The Intrigue system works both ways, however. If a foe isn’t well respected at court, and has an unloyal spymaster or has a spouse that has their own deviant traits, you can recruit one or all to help do your bidding. It will also be much clearer what will or won’t improve your chances of successfully assassinating a rival; there’s no more dealing solely in percentages and a bit of dumb luck. By playing to your characters strengths, you’ll be able to avoid having to constantly bribe everyone to get them onside to get the best outcome and can instead focus on more important things, like building your army.
While you could build an army of fairly impressive size in Crusader Kings 2, it didn’t allow for a lot of choices when it came to unit types. In Crusader Kings 3, you’ll have units that are unique to your leader and you’ll be able to choose a different type of unit for each type of terrain you might face. You’ll also be able to assign leaders and generals, ensuring that you have the best of the best leading your crusades at all time, rather than the random rolls with poorly matched infantry.
There isn’t going to be any Imperator: Rome inspired naval combat, but there’s enough choice and scope in the new army mechanics that will excite veterans and make the combat system more enjoyable all round. If there was ever a time to create a new Heresy and embark on holy war, this is it.
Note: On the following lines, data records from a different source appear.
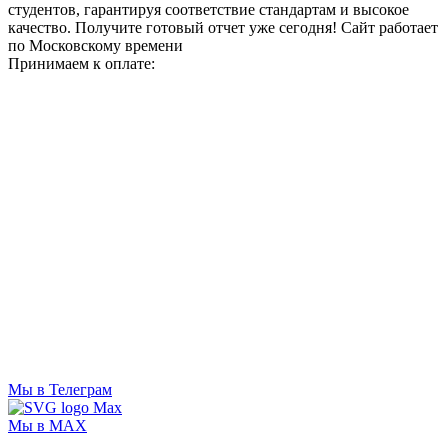
студентов, гарантируя соответствие стандартам и высокое
качество. Получите готовый отчет уже сегодня!
Сайт работает
по Московскому времени
Принимаем к оплате:
Мы в Телеграм
Мы в MAX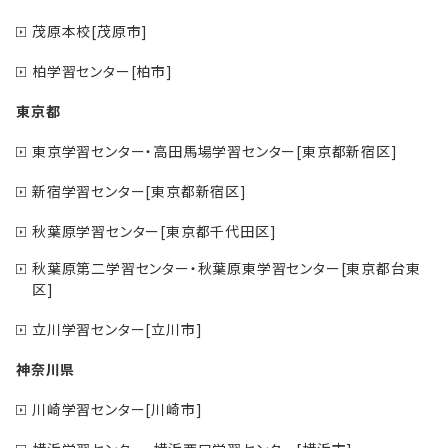
茂原本校[茂原市]
柏学習センター[柏市]
東京都
東京学習センター・高田馬場学習センター[東京都新宿区]
新宿学習センター[東京都新宿区]
秋葉原学習センター[東京都千代田区]
秋葉原第二学習センター・秋葉原東学習センター[東京都台東
区]
立川学習センター[立川市]
神奈川県
川崎学習センター[川崎市]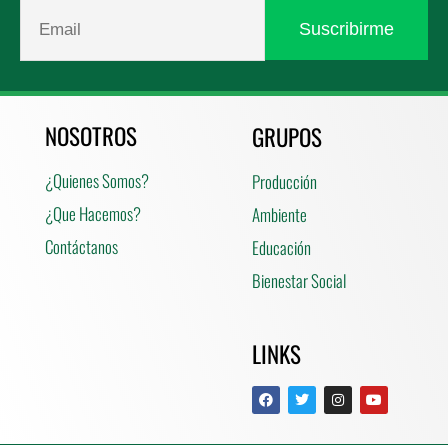
NOSOTROS
GRUPOS
¿Quienes Somos?
Producción
¿Que Hacemos?
Ambiente
Contáctanos
Educación
Bienestar Social
LINKS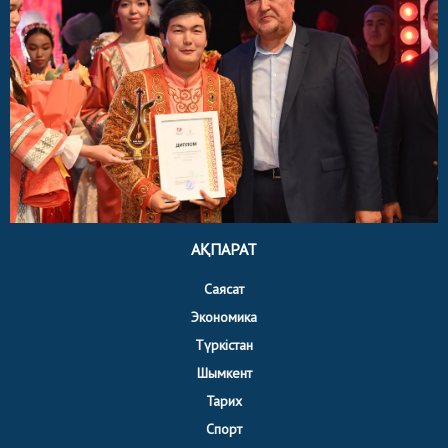
АҚПАРАТ
Саясат
Экономика
Түркістан
Шымкент
Тарих
Спорт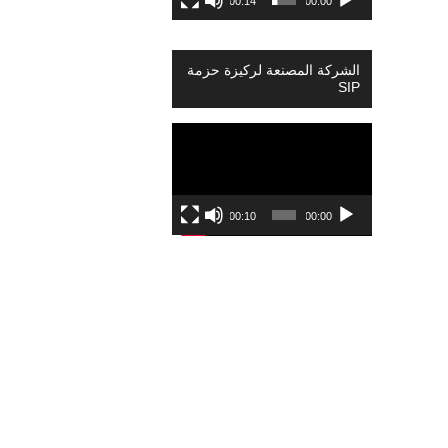
00:14
00:00
الشركة المصنعة لركيزة حزمة
SIP
Video
Player
00:10
00:00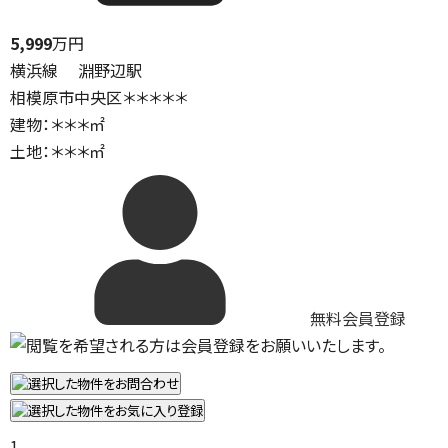
5,999
万円
横浜線 淵野辺駅
相模原市中央区＊＊＊＊＊
建物：＊＊＊㎡
土地：＊＊＊㎡
無料会員登録
1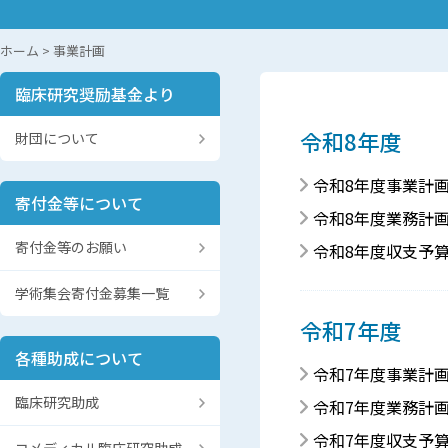
ホーム
>
事業計画
臨床研究奨励基金より
令和8年度
財団について
令和8年度事業計
寄付金等について
令和8年度業務計
寄付金等のお願い
令和8年度収支予
学術集会寄付金募集一覧
令和7年度
各種助成について
令和7年度事業計
臨床研究助成
令和7年度業務計
令和7年度収支予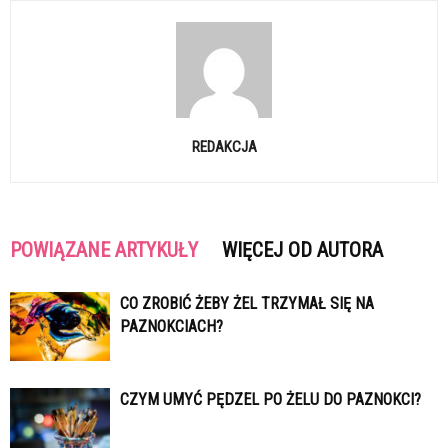
REDAKCJA
POWIĄZANE ARTYKUŁY
WIĘCEJ OD AUTORA
CO ZROBIĆ ŻEBY ŻEL TRZYMAŁ SIĘ NA
PAZNOKCIACH?
CZYM UMYĆ PĘDZEL PO ŻELU DO PAZNOKCI?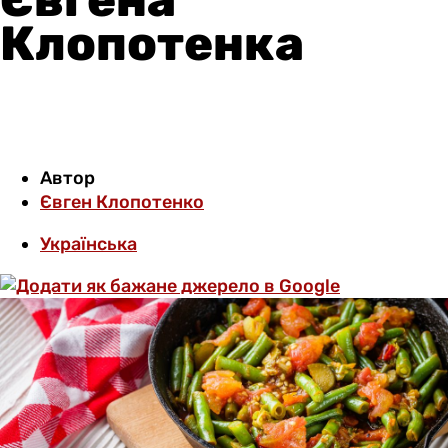
Клопотенка
Автор
Євген Клопотенко
Українська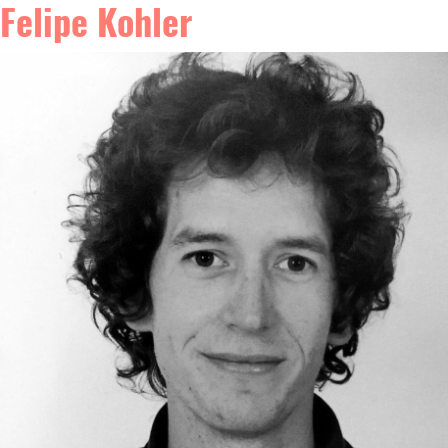
Felipe Kohler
On the surface, Crusader Kings 3 isn’t quite the foreboding beast that Crusader Kings 2 is. With an accessible new design and a sharper focus on RPG elements, you could easily forget that this is one of the most challenging grand strategy franchises around. When I spoke to Max Olbers, the content designer at Paradox, he described Crusader Kings 3 as being “complex, but not complicated” which neatly sums things up. “It’s an iteration, not a reinvention,” said lead designer Alex Oltner, as Paradox has worked tirelessly to produce a familiar yet totally new experience for grand strategy fans new and old.
Statecraft is the crux of a longlasting dynasty, though you’re less likely to make a mistake and suddenly hit the game over screen. If your dynasty falls, you’ll be able to remain in the world you’ve helped create and continue playing as another leader. This gives you an unexpected edge as you’ll have an insight into how certain countries operate. Of course, you could just brush that 30-hour save off as a practice run and start again.
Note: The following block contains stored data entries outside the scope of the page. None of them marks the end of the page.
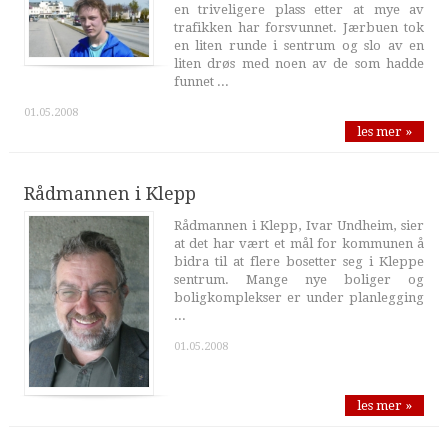
en triveligere plass etter at mye av
trafikken har forsvunnet. Jærbuen tok
en liten runde i sentrum og slo av en
liten drøs med noen av de som hadde
funnet ...
01.05.2008
les mer »
Rådmannen i Klepp
Rådmannen i Klepp, Ivar Undheim, sier
at det har vært et mål for kommunen å
bidra til at flere bosetter seg i Kleppe
sentrum. Mange nye boliger og
boligkomplekser er under planlegging
...
01.05.2008
les mer »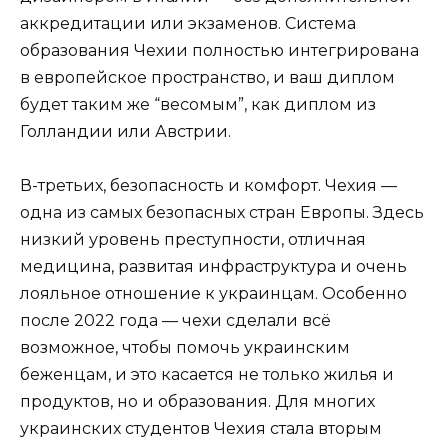
аккредитации или экзаменов. Система
образования Чехии полностью интегрирована
в европейское пространство, и ваш диплом
будет таким же “весомым”, как диплом из
Голландии или Австрии.
В-третьих, безопасность и комфорт. Чехия —
одна из самых безопасных стран Европы. Здесь
низкий уровень преступности, отличная
медицина, развитая инфраструктура и очень
лояльное отношение к украинцам. Особенно
после 2022 года — чехи сделали всё
возможное, чтобы помочь украинским
беженцам, и это касается не только жилья и
продуктов, но и образования. Для многих
украинских студентов Чехия стала вторым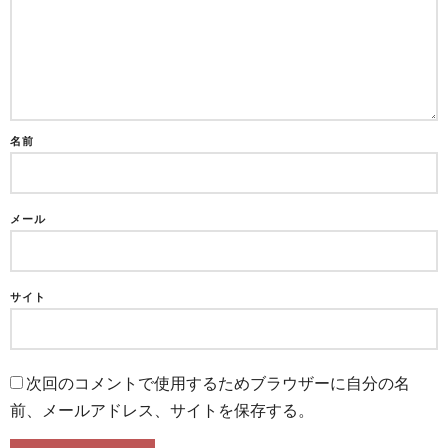
名前
メール
サイト
次回のコメントで使用するためブラウザーに自分の名
前、メールアドレス、サイトを保存する。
Stress plays a vital part in shaping your leader. If you act in accordance with their traits, they’re less likely to deal with long-term stress. If your choices are inconsistent with your predetermined traits, your leader will become more stressed. The more stressed you become, the longer you will remain stressed and there’s even a chance you’ll become a lunatic, which can impact your dynasty throughout future generations. If like me, you like having an insane leader, this should prove an interesting challenge, though you can’t just go around killing your children or anything like that. You can also try to inflict this hell on your enemies; destroy enough of their army, kill their closest allies or family and take over their lands and you might just drive them to insanity, disposing of that prick in your side.
Crusader Kings 3 incorporates fan-favourite expansions and mechanics from its predecessor, complete with a fresh lick of paint and new features that reinvigorate the role-playing immersion Crusader Kings 2 has always been praised for. Rodrigue Delrue, the community dev at Paradox, highlighted that while there are fewer expansions planned post-launch, you'll still be able to mod the shit out of it and can look forward to regular dev diaries and gold standard quality of life updates.